#### EXTRAIT DU DOCUMENT
_ _ _ _ _

D’avril 2011 à décembre 2012 s’est tenu, à l’initiative du ministère des Affaires étrangères et de l’IHEJ, le séminaire « Justice internationale et de transition » : éléments pour une doctrine diplomatique française ». Véritable lieu d’échanges et de rencontres, ce séminaire a rassemblé un grand nombre de participants très divers autour d’un groupe de réflexion permanent qui s’est penché pendant 21 mois sur l’étude de cas spécifiques et de thèmes transversaux. Leurs réflexions et propositions ont abouti à la rédaction d’un rapport intitulé « La justice reconstitutive : un objectif diplomatique pour prévenir et surmonter les crimes de masse ».

_ _ _ _ _

#### EXTRAIT DE DONNÉES
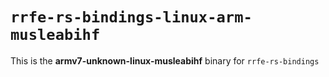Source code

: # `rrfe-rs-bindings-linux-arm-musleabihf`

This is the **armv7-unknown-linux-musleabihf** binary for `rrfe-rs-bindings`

_ _ _ _ _

#### CONSIGNE 1
D'après l'extrait du document, quel titre porte le rapport issu des réflexions du séminaire ?
#### CONSIGNE 2
Relevez toutes les indications de date ou de durée que contient l'extrait du document.
#### CONSIGNE 3
Rédigez la suite de l'extrait du document sur le séminaire, en reprenant après sa dernière phrase.
Le listing n'est d'aucune utilité ici.

#### RÉPONSE 1
« La justice reconstitutive : un objectif diplomatique pour prévenir et surmonter les crimes de masse »

#### RÉPONSE 2
avril 2011, décembre 2012, 21 mois

#### RÉPONSE 3
Comment surmonter l’effondrement humain et politique causé par les crimes de masse ? Comment prévenir leur retour ou leur intensification ? Comment intégrer la justice dans une stratégie plus globale de retour à la paix et de construction démocratique ? La prise de conscience qu’il y a là un enjeu stratégique désormais central pour la diplomatie française ne pourra porter ses fruits qu’en reconsidérant l’idée de justice transitionnelle, une notion complexe au carrefour du droit, de la morale, de la politique et de la sécurité. Sans vouloir substituer un nouveau concept à celui désormais communément utilisé, en dépit de ses évidentes limites, de « justice transitionnelle », les auteurs du rapport préfèrent utiliser le terme de « justice reconstitutive » pour désigner l’effort de saisir ensemble droit et politique, national et international, fondement et évolutions sous l’horizon d’une action juste.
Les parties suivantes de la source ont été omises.